Because it's temporary, cherish the moment, love the present.
This leads to my last topic for the day. Loneliness. Please be patient with me, this is not another depressing idea. I recently learned that being alone and loneliness are two very different things. This is obvious but somehow the two seemed so closely related. Someone could be around a bunch of people and feel lonely and another could be alone and not feel lonely at all... and that the sense of loneliness is extremely contagious, like yawning. Loneliness is a biological defense mechanism signaling your lack of connection... a "sense of" connection to be more precise. Addictions for Likes and Comments on social media is a good example of this. It's like trying to fulfill a void. What's interesting about this is that other biological signals like thirst require some sort of physical reaction: drinking water to fix dehydration. The same goes for hunger. But loneliness doesn't necessarily need you to go out and socialize. The illusion of loneliness comes from our mentality, thinking that we exist as an independent and separate being with a definitive and abiding sense of self, ego, individuality, personality, etc. By knowing that we are related to everything and everyone and that our very existence is only made possible because of all the non-me elements of this world, your heart will be filled with an incredible sense of connectivity. You are nothing, and only something because of all those around you. Check out the previous talk to find out more about this idea.

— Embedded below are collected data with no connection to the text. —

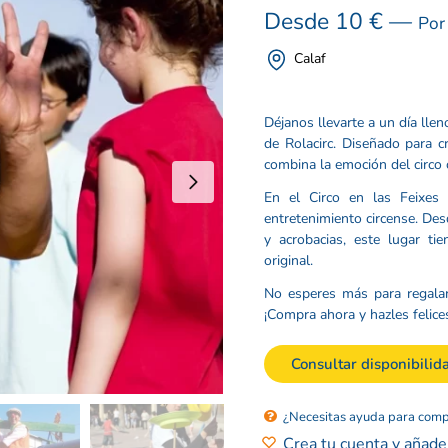
Desde
10
€
—
Por
Calaf
Déjanos llevarte a un día llen
de Rolacirc. Diseñado para c
combina la emoción del circo c
En el Circo en las Feixes 
entretenimiento circense. Des
y acrobacias, este lugar ti
original.
No esperes más para regalarl
¡Compra ahora y hazles felice
Consultar disponibilid
¿Necesitas ayuda para comp
Crea tu cuenta y añade 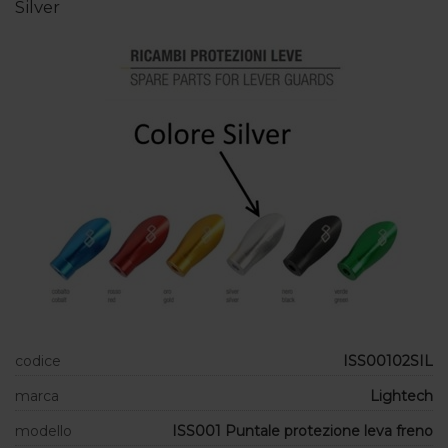
Silver
codice
ISS00102SIL
marca
Lightech
modello
ISS001 Puntale protezione leva freno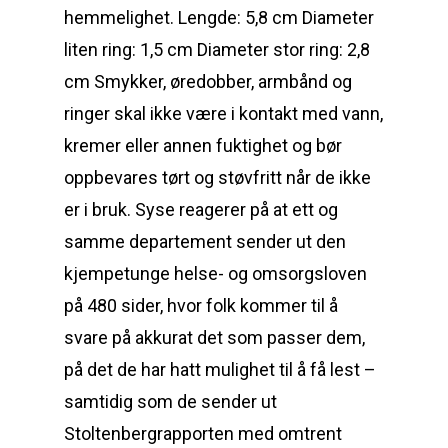
hemmelighet. Lengde: 5,8 cm Diameter
liten ring: 1,5 cm Diameter stor ring: 2,8
cm Smykker, øredobber, armbånd og
ringer skal ikke være i kontakt med vann,
kremer eller annen fuktighet og bør
oppbevares tørt og støvfritt når de ikke
er i bruk. Syse reagerer på at ett og
samme departement sender ut den
kjempetunge helse- og omsorgsloven
på 480 sider, hvor folk kommer til å
svare på akkurat det som passer dem,
på det de har hatt mulighet til å få lest –
samtidig som de sender ut
Stoltenbergrapporten med omtrent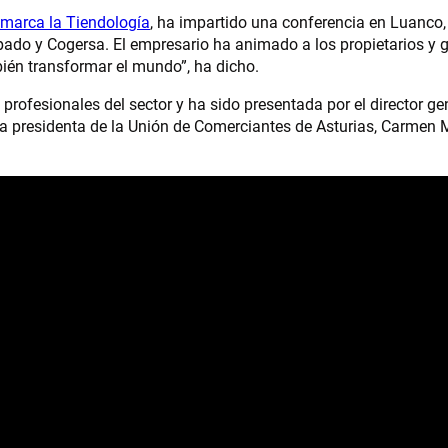
 marca la Tiendología
, ha impartido una conferencia en Luanco
ado y Cogersa. El empresario ha animado a los propietarios y g
bién transformar el mundo”, ha dicho.
rofesionales del sector y ha sido presentada por el director gen
la presidenta de la Unión de Comerciantes de Asturias, Carmen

The point here is that loneliness is a bad thing. it can break you beyond repair sometimes. But ironically, being alone is important to feel not alone. It will give you the time, space, and moment to find your inner connectedness, peace, and worth. It should overwhelm you with fullness, comfort, warmth, and to some extent fearlessness. Meditation plays a role in this. So maybe try it once in a while.
Being alone but never feeling aline, empty but so full, immovable but caring, impermanent but cherishing...those are all vital teaching stemming out of the Diamond Sutra.